* **FRAGMENTO DE LA PÁGINA**:
##########

El 17 de octubre del año 1945, yo tenía 7 años. Vivíamos en el conventillo de Barracas, en la calle Salon 551. En la parte de arriba del inquilinato, estaba nuestra pieza , cuya entrada daba a la desembocadura de la escalera de mármol blanco; a la derecha, la pieza de los Roldán y a la izquierda el baño común y la pieza de la familia a la que la llamábamos de "los alemanes", porque eran rubios de ojos celeste.
Esa pieza daba a un patio terraza abierto al cielo, donde se dibujaba un balcón que permitía mirar a la calle desde la altura. Allí iba mi madre todas las tardes, para llamarnos a mi hermano y a mi a tomar la leche.
Ese llamado era una cita cargada de pan con manteca y azúcar. Se había establecido como un acuerdo silencioso con respecto al uso del balcón: era para mi madre, en esos minutos de la tarde y para mi padre cuando había un evento popular que sacaba a los vecinos a la calle: carnavales, partidos de futbol, camiones para las canchas y alguna pelea entre muchachos.

##########

* **FRAGMENTOS DE DATOS**:
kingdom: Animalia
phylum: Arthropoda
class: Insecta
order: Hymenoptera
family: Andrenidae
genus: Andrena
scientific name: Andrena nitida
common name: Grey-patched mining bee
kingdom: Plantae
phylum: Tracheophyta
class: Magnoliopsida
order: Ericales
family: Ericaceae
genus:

##########

* **CONSIGNA**:
Copia literalmente el pasaje del relato sobre el conventillo de Barracas que comienza en "El 17 de octubre" y termina en "tomar la leche.". Los datos proceden de una fuente distinta de la del texto.

* **RESPUESTA ESPERADA**:
El 17 de octubre del año 1945, yo tenía 7 años. Vivíamos en el conventillo de Barracas, en la calle Salon 551. En la parte de arriba del inquilinato, estaba nuestra pieza , cuya entrada daba a la desembocadura de la escalera de mármol blanco; a la derecha, la pieza de los Roldán y a la izquierda el baño común y la pieza de la familia a la que la llamábamos de "los alemanes", porque eran rubios de ojos celeste.
Esa pieza daba a un patio terraza abierto al cielo, donde se dibujaba un balcón que permitía mirar a la calle desde la altura. Allí iba mi madre todas las tardes, para llamarnos a mi hermano y a mi a tomar la leche.